自民党が連戦連勝している理由には様々なものがありますが、前にも書きましたように政治に国民が関心を持たないようにするマスメディアの不作為があります。そして、さらに言えば、そこにはマスメディアが自民党を守る護送船団方式があると言っても過言ではありません。その象徴を最近の例で挙げると、2021年9月に行われた自民党総裁選です。この時はテレビでも演説会が中継され、河野太郎、岸田文雄、高市早苗、野田聖子が候補者として登壇しました。この模様は、アメリカの大統領予備選とよく似た雰囲気で、当時は岸田氏への期待は自民党員だけでなく、安倍政権の強権的姿勢にうんざりしていた国民にとっても高まっていました。
この選挙は、自民党員の選挙に過ぎず、国民の大半には投票権すらなかったにも関わらず、民主的選挙で首相が選ばれたかのような、一種の大統領選を感じさせるものでした。この大統領選を彷彿とさせる選挙擬制によって、国民はポスト安倍政権が確立し、過去のスキャンダルは過去になったと感じさせられたのです。多くの人が過去の政治の汚点を忘れ、清新な岸田政権にかつての大らかな政治を再建してもらえるに違いないと思ったのではなかったでしょうか。
2021年の自民党総裁選の2か月後に総選挙が行われ、自民党が圧勝したことは記憶に新しいところでしょう。本来ならば桜を見る会などのスキャンダルで野党が伸びてよいはずだったにも関わらず、このように自民党が圧勝した背景には、この一種の「大統領選挙」で勝って首相の座をつかんだ岸田文雄首相への期待が高まっていたことが挙げられます。この岸田首相はその後の2年間を見れば、国民の支持率は非常に低いばかりか、それまでメディアで喧伝されていたイメージを覆すものでした。
この好感のある岸田文雄のイメージにはマスメディアの関与がありました。以前、民放で安倍政権時代に放送された政治特番で、ポスト安倍首相について、プロの政治記者たちの投票で岸田文雄が首位だった、というものがありました。「プロの政治記者たち」のが具体的に誰だったかわかりませんが、こうした印象の積み上げが岸田首相への期待を高め、2021年の選挙での圧勝につながったのは間違いがありません。メディアによる自民党護送船団方式の具体例の1つがこれです。番組の中で、未来への伏線を作っておく、ということです。特段の実績もない世襲政治家である小泉進次郎への過剰かつ好意的な報道もそうです。自民党の現政権だけでなく、その先、さらにその先の首脳をも視聴者の頭に好感が持てるものとして刷り込んでいくものです。このことを考える時、共産党でも立憲民主党でもれいわ新撰組でもよいですが、そうした政党のポスト(リーダーの後継者)候補が小泉進次郎のように紹介されることがあるか、ということを想像してみると、そのえこひいきがわかろうと言うものです。

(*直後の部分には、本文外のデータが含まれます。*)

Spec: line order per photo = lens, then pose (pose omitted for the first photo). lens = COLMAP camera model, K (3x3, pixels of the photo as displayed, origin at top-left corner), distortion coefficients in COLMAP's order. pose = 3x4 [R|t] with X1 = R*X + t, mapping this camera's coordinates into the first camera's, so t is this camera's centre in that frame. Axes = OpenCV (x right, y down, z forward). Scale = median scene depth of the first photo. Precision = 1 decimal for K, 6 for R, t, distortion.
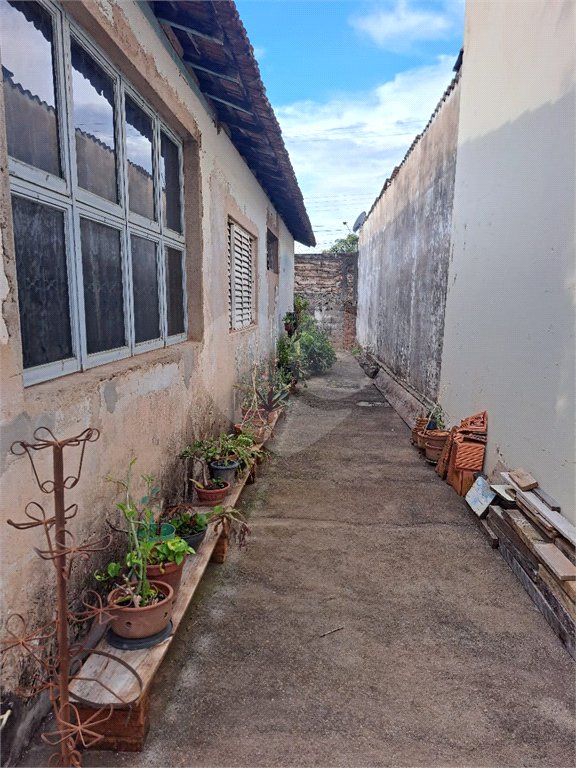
lens RADIAL K [[558.0, 0, 288.0], [0, 558.0, 384.0], [0, 0, 1]] dist [0.010243, -0.001473]
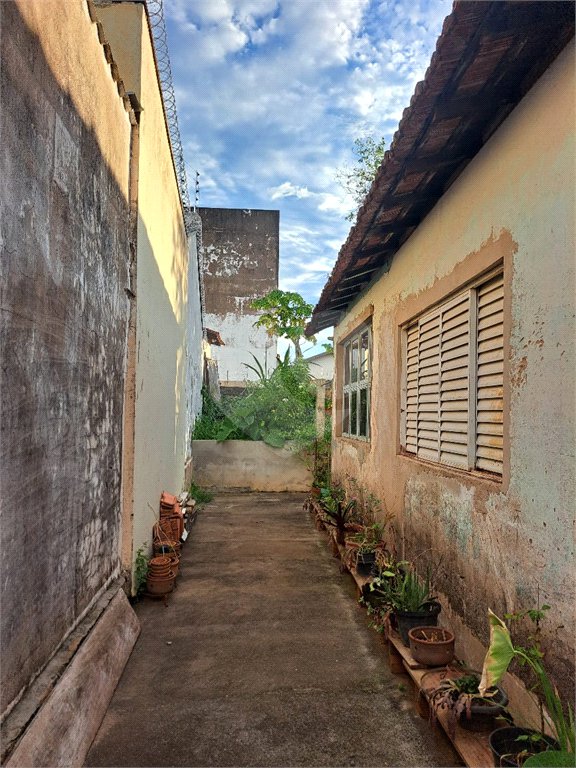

国民主権という見地からすれば、かなり欠陥のある選挙と政治報道であるにも関わらず、選挙の夜の特番では国民が選んだ政治家たちとして大々的にアピールされることになります。その意味で、2021年の自民党総裁選はそうした擬制の象徴に思えてなりません。国民を政治から遠ざければ遠ざけるほどに、選挙の夜の特番でみんなで選んだと認識させる儀式が必要なのです。
●提案 参政権を行使するためには国内と国外の情報が不可欠であり、その意味で国民は情報を得る権利がある。その情報は企業の営利で 取捨選択されるべきものではなく、国民が政治について判断を下すうえで必要かどうかという選択の基準で行われるべきである。その意味で、情報へのアクセス権は水や空気へのアクセス権と同じである。